Earlier this year the company unveiled a new platform called Bose AR featuring a set of sunglasses with integrated sensors and audio components. Unlike Google Glass, Bose AR would be an audio-only augmented reality system that would provide audio cues for things like walking directions or information about the world around you.
Now Bose has turned its experimental product into… a real product. Bose Frames are up for pre-order today for $200, and they should ship in January, 2019.
At launch Bose Frames are basically going to be sunglasses with built-in wireless headphones. You’ll be able to listen to music while protecting your eyes from the sun and looking stylish. They also have a microphone so you can make voice calls or talk to google Assistant or Siri when paired with a smartphone. And there’s a multi-function button at the right temple that lets accept calls, pause or skip tracks, or turn the audio features on or off.
In the future, Bose plans to launch Bose AR apps that will take advantage of the built-in 9-axis motion sensor and your phone’s GPS to not only track where you are in space, but also what you’re looking at. This will let Bose Frames tell you about the restaurant or landmark you’re looking at, for example, without the need for any sort of camera.
It all sounds kind of cool and futuristic until you bump up against one of the limitations of current wearable technology: battery life. Bose says you’ll only get up to 3.5 hours of audio playback time or 12 hours of standby time on a charge, and it takes about 2 hours to fully recharge a Bose Frames battery.
The good news is that even if your battery is dead, you can still use the Frames as sunglasses.

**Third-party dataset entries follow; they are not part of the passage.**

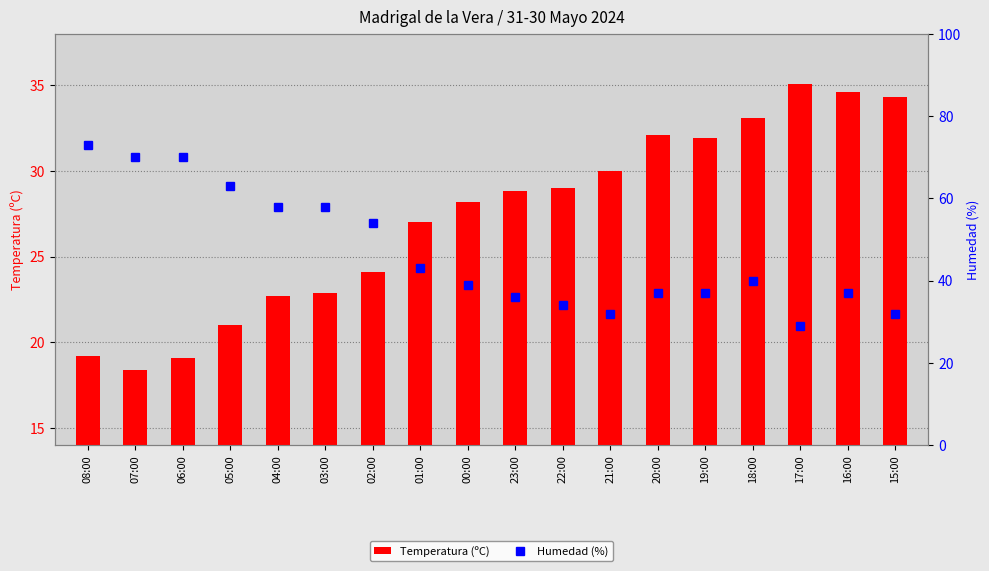

At which label does Temperatura (ºC) reach its minimum?

07:00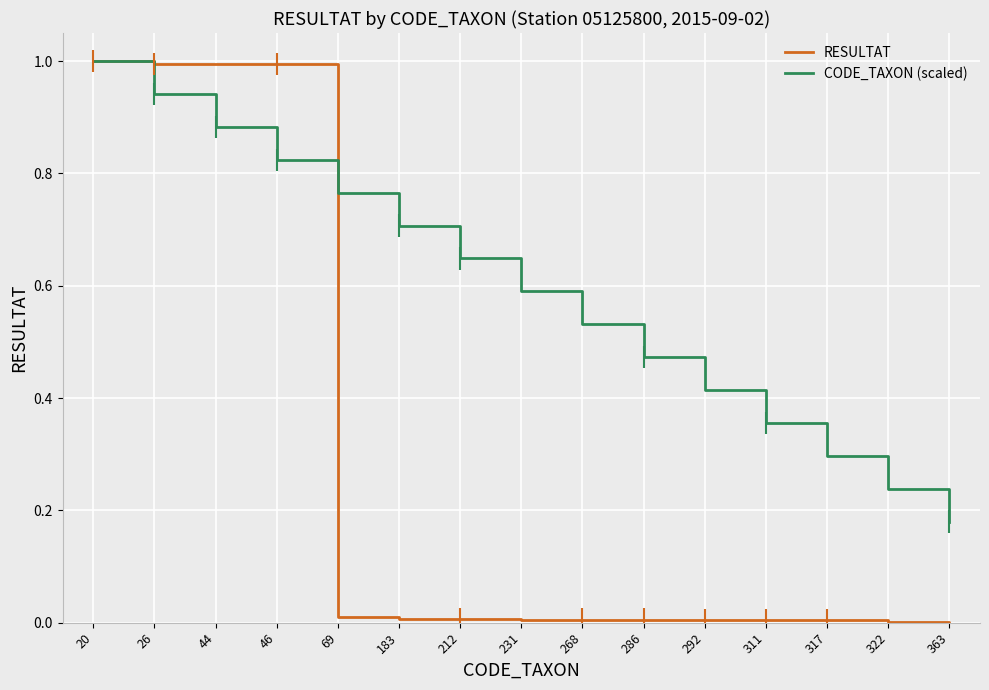

Between which two adjacent categories do RESULTAT and CODE_TAXON (scaled) first intersect?

46 and 69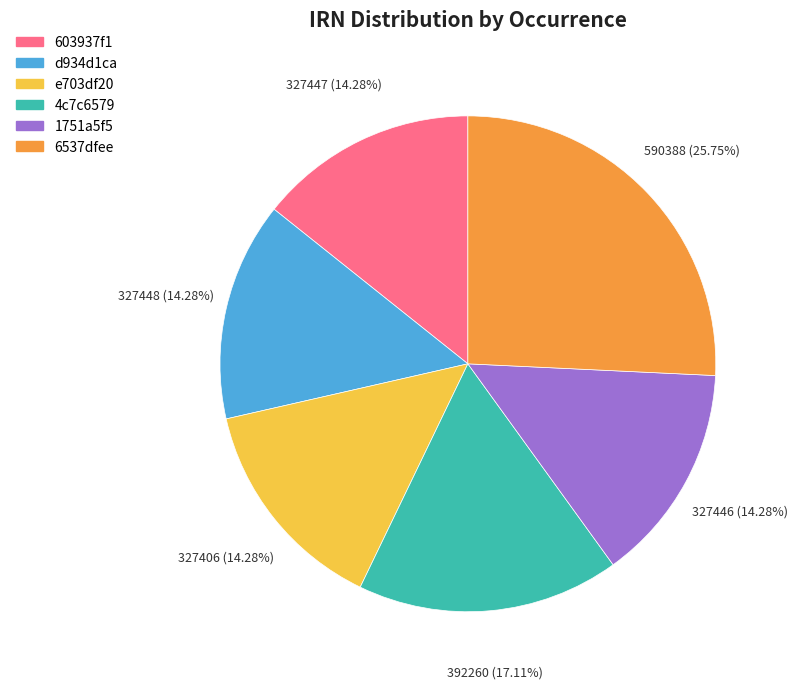

Is there a majority slice in this chart?

No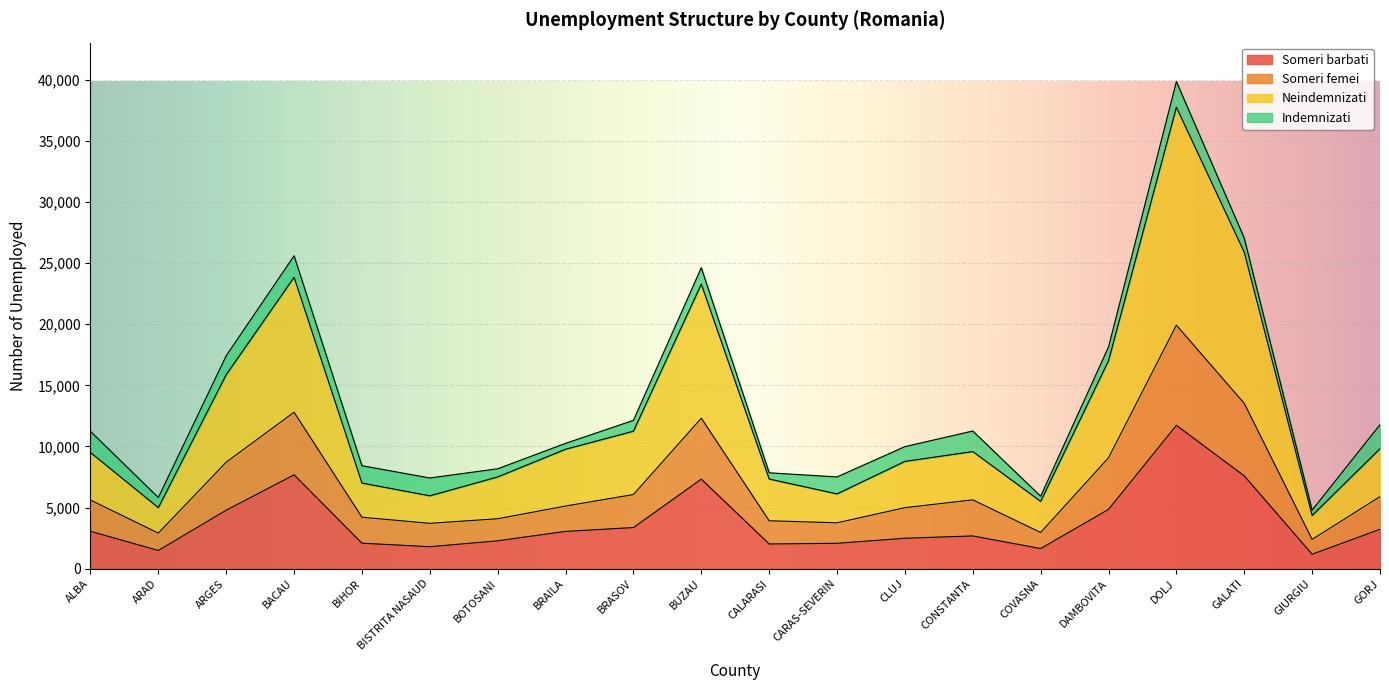

What is the maximum value for Someri barbati?

11730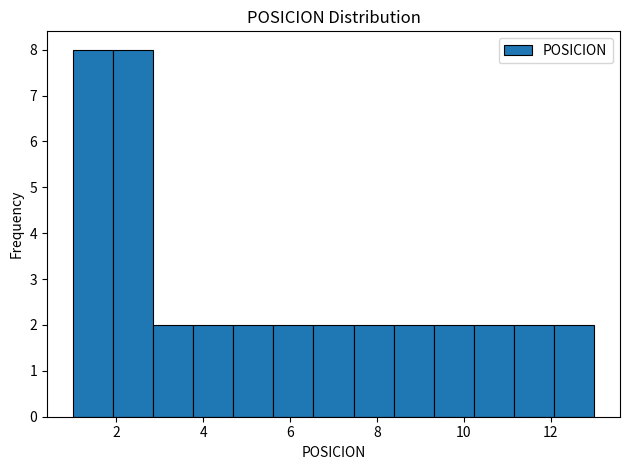

How tall is the bar that spans 6.6 to 7.4 on the x-axis? Neither the bar edges nor the heights are printed on the chart, so give them approximately, as read against the axes.

2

If you’re wondering where the sound actually comes from, Bose says there’s a small “wafer-thin acoustic package” set into the arms of the glasses. It’s said to “produce discrete, jaw-dropping sound for the user, and no one else.” That said, I suspect the audio won’t be quite as immersive as what you’d hear with a good set of earbuds or over-ear headphones since there’s no noise isolation involved.
That’s probably a good thing when you’re listening to your audio assistant, and less of a good thing when you’re listening to music.